Fourth, cfMeDIP-seq has markedly improved sensitivity (100%) for detecting patients with mRCC compared with cfDNA variant analysis (21%). The enhanced sensitivity of the cfMeDIP-seq method likely relates to the analysis of multiple genomic regions by computational means, compared with a single site in variant analysis. In addition, DNA methylation changes are more numerous in RCC than are variants, with more than ten times as many regions demonstrating aberrant DNA methylation as variants in the Cancer Genome Atlas (TCGA) analysis.9,10,11 However, we also note that 4 of 34 (12%) normal controls had methylation scores that were similar to the RCC samples, and are false positives by the cfMeDIP-seq analysis.

Fifth, a positive finding by cfDNA variant analysis is associated with a worse overall survival (Fig. 3), as seen previously in melanoma and lung cancer.27,28 However, this may be due to the strong association between tumor burden and presence of cfDNA variants. Sixth, cfDNA variant analysis may be a useful molecular tool in monitoring treatment response. Analysis of serial plasma samples revealed that there were dynamic changes in the cfDNA VAFs that correlated with response to treatment and reduction of tumor burden as assessed by imaging (Fig. 4), as seen previously in chronic lymphocytic leukemia,23 pancreatic cancer29 and melanoma,27 but not in all prior studies.30,31

Several limitations of the current study must be noted. First, our sample size was limited. Second, tumor biopsies for sequencing and cfDNA analyses were not performed concurrently, as often happens in routine clinical care. Third, only one tumor area was used for sequencing. Fourth, we limited our analysis to the 27 genes known to be involved in the different types of RCC. Fifth, it is likely that a higher sensitivity assay, capable of detecting variants at 0.1% VAF would have led to detection of cfDNA variants in a higher fraction of subjects. Sixth, although cfMeDIP-seq analysis showed 100% sensitivity and 88% specificity in identification of RCC samples in this cohort, the false positive classification of 4 of 34 normal controls as having a high methylation of RCC is of concern, and this approach requires validation in independent cohorts.
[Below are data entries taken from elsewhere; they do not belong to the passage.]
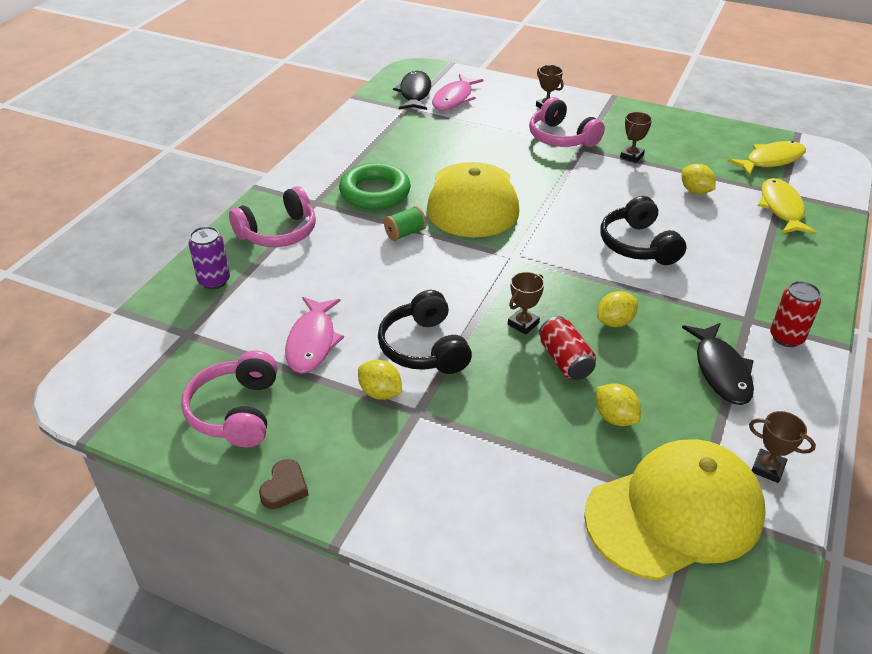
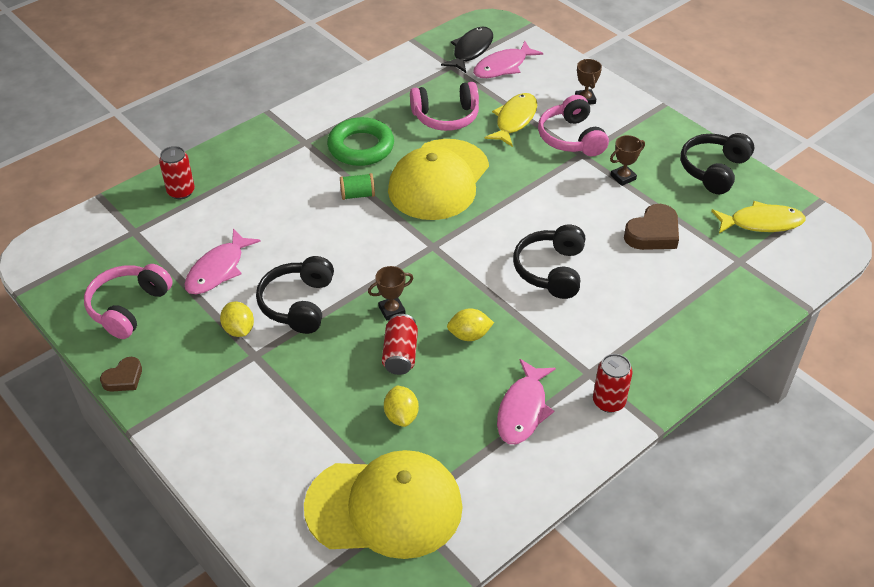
camera: 25 degrees right, 5 degrees up
purple can [189,226,230,289] -> red can [159,146,195,199]
pink headphones [229,186,316,247] -> pink headphones moved to [410,82,479,131]
yellow lemon [682,164,716,194] -> brown heart [624,204,679,250]
black fish [682,323,754,405] -> pink fish [497,359,556,444]
brown trophy [749,411,816,483] -> none
yellow fish [758,178,817,234] -> yellow fish moved to [484,93,537,147]
none -> black headphones [681,133,754,194]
In conclusion, we show that cfMeDIP-seq is significantly more sensitive for RCC detection in patients with metastatic disease than cfDNA variant analysis, with a 100% detection rate in our cohort at 88% specificity. Further study is needed to assess the potential sensitivity of cfMeDIP-seq for early stage RCC. Nonetheless, cfDNA variant analysis may be useful clinically in RCC patients to enable disease monitoring in response to treatment. cfDNA analysis may also detect variants not seen in earlier tumor samples due to tumor heterogeneity or clonal evolution. Last, we highlight CH as an important confounder that contributes to false positive findings in cfDNA variant analysis and emphasize the importance of concurrent leukocyte variant analysis whenever cfDNA variant analysis is done.